Of course gun rights need to be respected. But to say that does not answer the question of what those rights are, or what limitations on them are consistent with the Second Amendment.

"Shouldn't the 'libs' you like to assail be praised for accepting Heller as the law of the land..."

No, since they have no realistic choice but to accept it.

"...and now being interested in figuring out its valid constitutional reach and limits?"

I don't think their concerns are that scholastic. I think it's mostly defense lawyers trying to get clients with felony records off the hook when a sawed-off shotgun shows up in their closet.

"Would you prefer the "libs" take the approach that some have taken to the Kennedy child rape ruling by urging the passage of even more restrictive gun laws and hope that SCOTUS will reverse Heller? Or are you urging "libs" to gear up a constitutional amendment response as they now seem to want to do in response to Citizens United?"

I'm the last one libs should (or would) look to for advice, since I'm playing for the other team. If they want to gear up for a Constitutional amendment, fine, it's a free country, but it would be a waste of time. They'd be better advised to put the dough into trying to hold the House, which is right now looking like a dicey proposition.

I admire the Quixotic efforts to push the Court to reverse itself in Kennedy, which I view as wrongly decided for the reasons stated in Justice Alito's dissent. But they're still Quixotic. The states don't push the Court around; it's vice versa.

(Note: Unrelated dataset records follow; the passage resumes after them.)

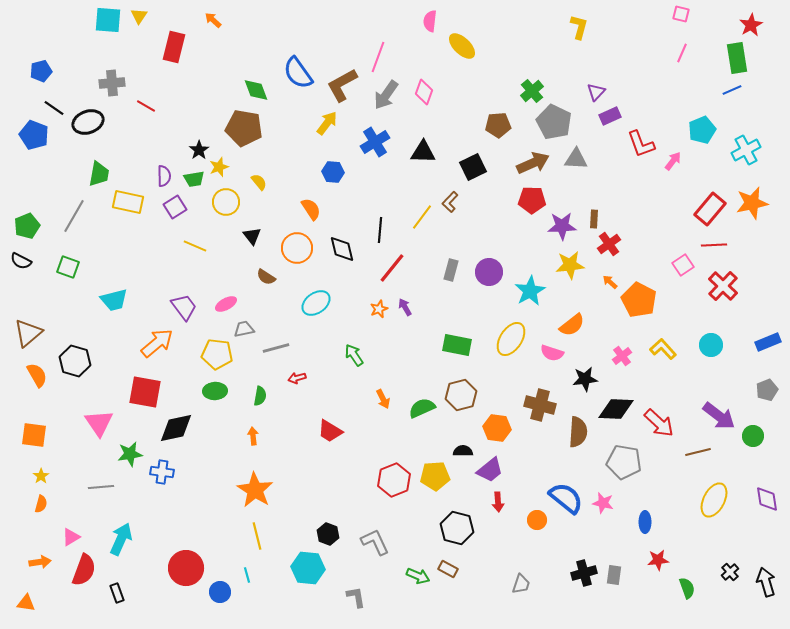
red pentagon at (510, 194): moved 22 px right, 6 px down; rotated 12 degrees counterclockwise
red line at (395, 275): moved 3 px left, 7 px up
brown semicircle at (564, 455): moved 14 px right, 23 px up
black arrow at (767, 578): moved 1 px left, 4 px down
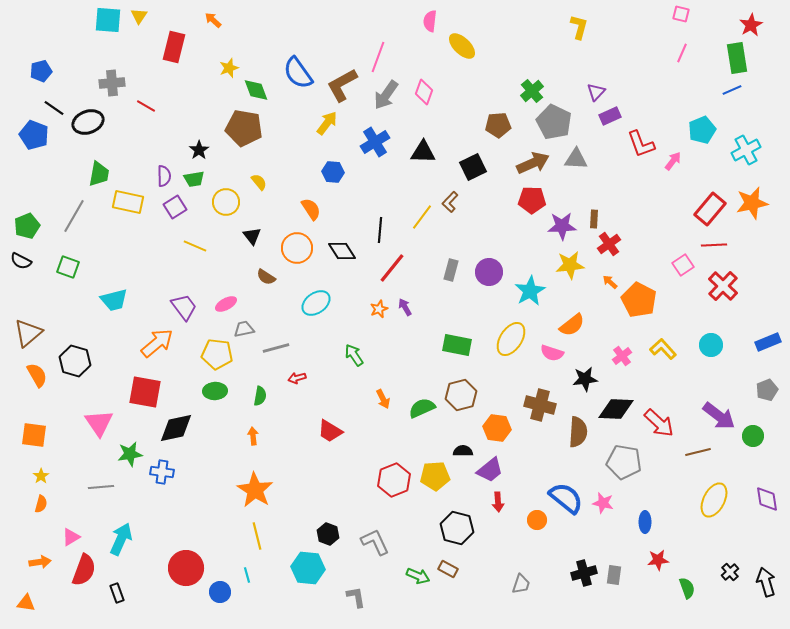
yellow star at (219, 167): moved 10 px right, 99 px up
black diamond at (342, 249): moved 2 px down; rotated 20 degrees counterclockwise
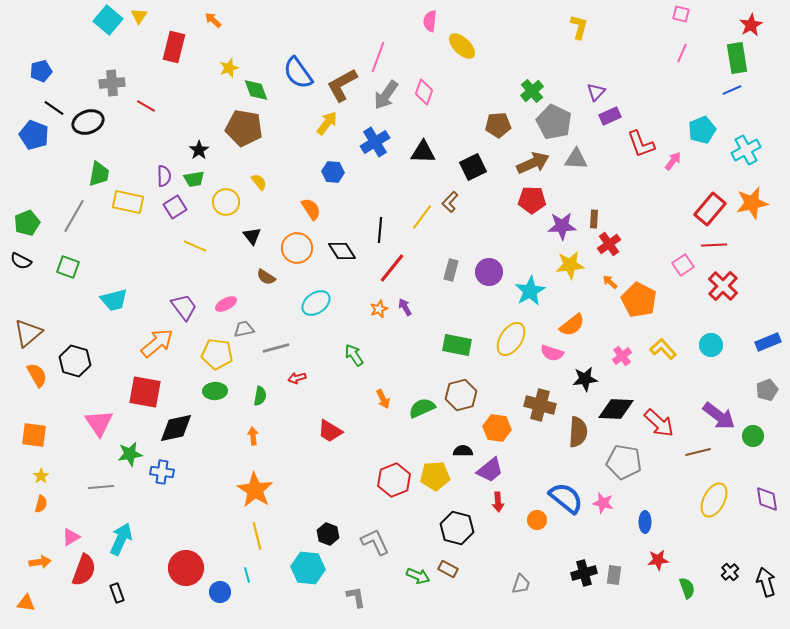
cyan square at (108, 20): rotated 36 degrees clockwise
green pentagon at (27, 226): moved 3 px up
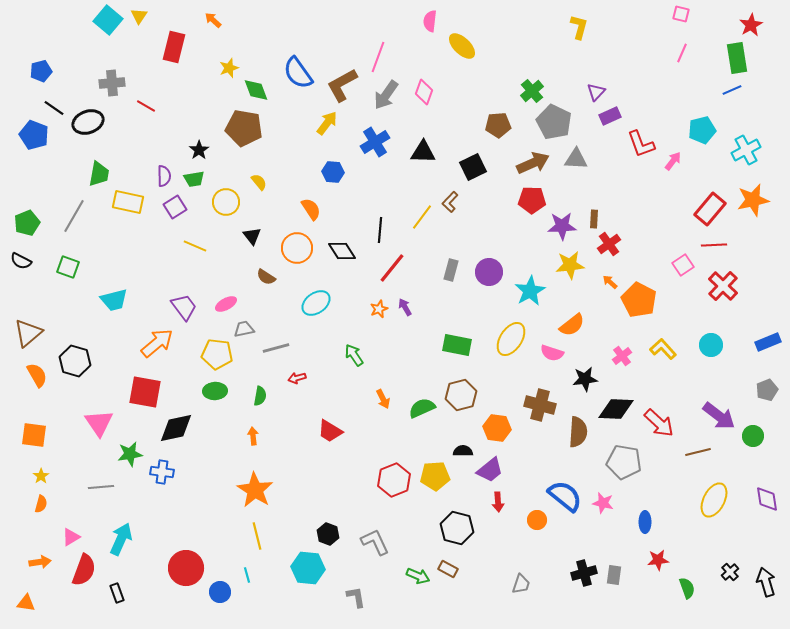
cyan pentagon at (702, 130): rotated 8 degrees clockwise
orange star at (752, 203): moved 1 px right, 3 px up
blue semicircle at (566, 498): moved 1 px left, 2 px up
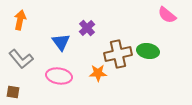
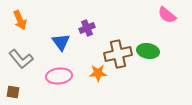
orange arrow: rotated 144 degrees clockwise
purple cross: rotated 21 degrees clockwise
pink ellipse: rotated 15 degrees counterclockwise
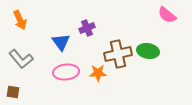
pink ellipse: moved 7 px right, 4 px up
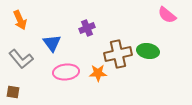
blue triangle: moved 9 px left, 1 px down
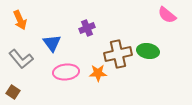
brown square: rotated 24 degrees clockwise
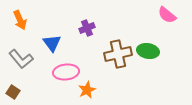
orange star: moved 11 px left, 17 px down; rotated 24 degrees counterclockwise
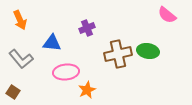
blue triangle: rotated 48 degrees counterclockwise
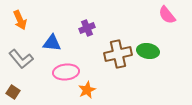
pink semicircle: rotated 12 degrees clockwise
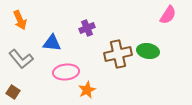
pink semicircle: moved 1 px right; rotated 108 degrees counterclockwise
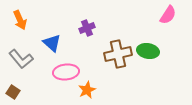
blue triangle: rotated 36 degrees clockwise
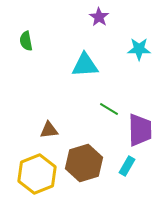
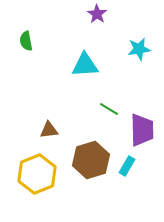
purple star: moved 2 px left, 3 px up
cyan star: rotated 10 degrees counterclockwise
purple trapezoid: moved 2 px right
brown hexagon: moved 7 px right, 3 px up
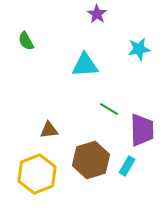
green semicircle: rotated 18 degrees counterclockwise
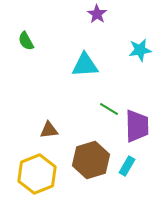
cyan star: moved 1 px right, 1 px down
purple trapezoid: moved 5 px left, 4 px up
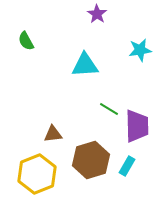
brown triangle: moved 4 px right, 4 px down
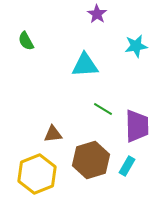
cyan star: moved 4 px left, 4 px up
green line: moved 6 px left
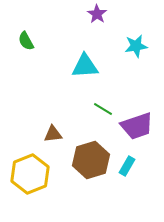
cyan triangle: moved 1 px down
purple trapezoid: rotated 72 degrees clockwise
yellow hexagon: moved 7 px left
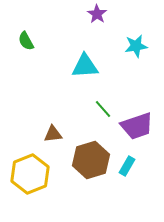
green line: rotated 18 degrees clockwise
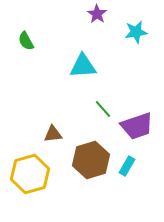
cyan star: moved 14 px up
cyan triangle: moved 2 px left
yellow hexagon: rotated 6 degrees clockwise
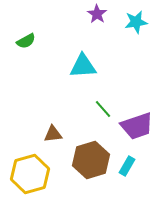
cyan star: moved 10 px up
green semicircle: rotated 90 degrees counterclockwise
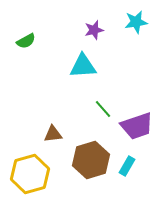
purple star: moved 3 px left, 16 px down; rotated 24 degrees clockwise
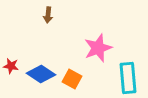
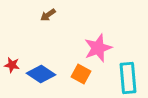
brown arrow: rotated 49 degrees clockwise
red star: moved 1 px right, 1 px up
orange square: moved 9 px right, 5 px up
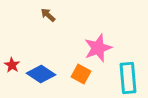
brown arrow: rotated 77 degrees clockwise
red star: rotated 21 degrees clockwise
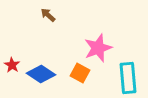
orange square: moved 1 px left, 1 px up
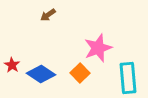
brown arrow: rotated 77 degrees counterclockwise
orange square: rotated 18 degrees clockwise
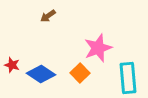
brown arrow: moved 1 px down
red star: rotated 14 degrees counterclockwise
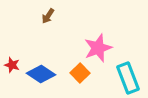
brown arrow: rotated 21 degrees counterclockwise
cyan rectangle: rotated 16 degrees counterclockwise
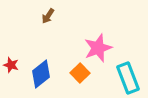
red star: moved 1 px left
blue diamond: rotated 72 degrees counterclockwise
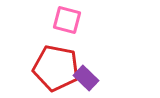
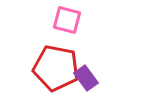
purple rectangle: rotated 10 degrees clockwise
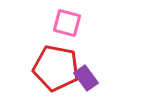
pink square: moved 3 px down
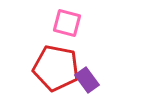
purple rectangle: moved 1 px right, 2 px down
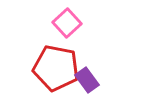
pink square: rotated 32 degrees clockwise
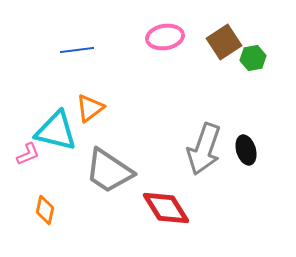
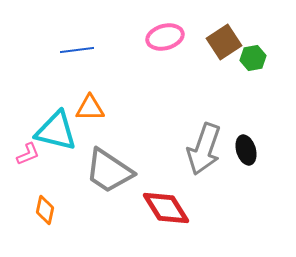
pink ellipse: rotated 6 degrees counterclockwise
orange triangle: rotated 36 degrees clockwise
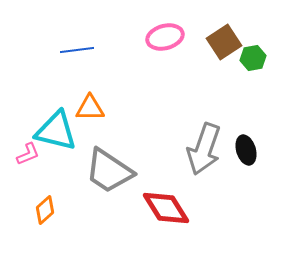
orange diamond: rotated 36 degrees clockwise
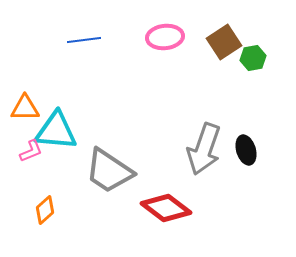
pink ellipse: rotated 9 degrees clockwise
blue line: moved 7 px right, 10 px up
orange triangle: moved 65 px left
cyan triangle: rotated 9 degrees counterclockwise
pink L-shape: moved 3 px right, 3 px up
red diamond: rotated 21 degrees counterclockwise
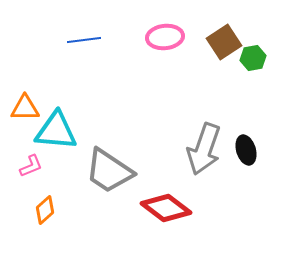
pink L-shape: moved 15 px down
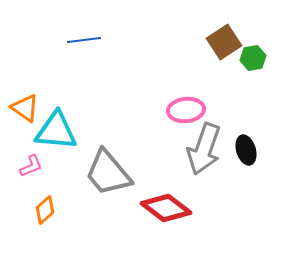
pink ellipse: moved 21 px right, 73 px down
orange triangle: rotated 36 degrees clockwise
gray trapezoid: moved 1 px left, 2 px down; rotated 16 degrees clockwise
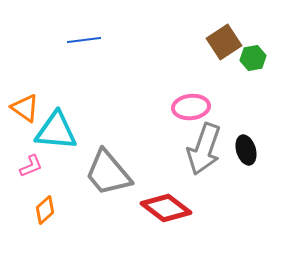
pink ellipse: moved 5 px right, 3 px up
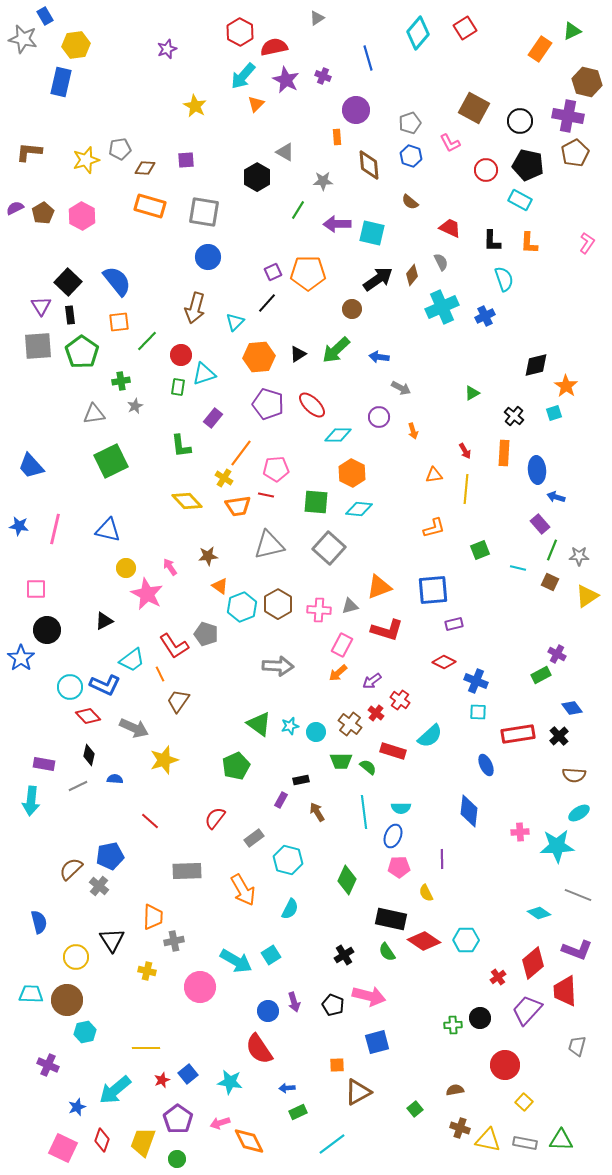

P.S. I'm not as averse to your position as I might sound. I admit I enjoy teasing the libs with their own favorite charge of hypocrisy, but most of my lib friends take it well and just hand it back to me for having shot myself in the foot in Dickerson.

If the states keep their present prohibition on felon-in-possession, it's OK with me. There may be individual instances of injustice, and I would be fine with a statute that permitted previously convicted felons to petition for review of their firearms disability. But my basic advice to people is what it's always been, to wit, don't get yourself a felony conviction and you won't have to worry about it. Since 99% or so of the population seems to follow this advice, I rest easy at night.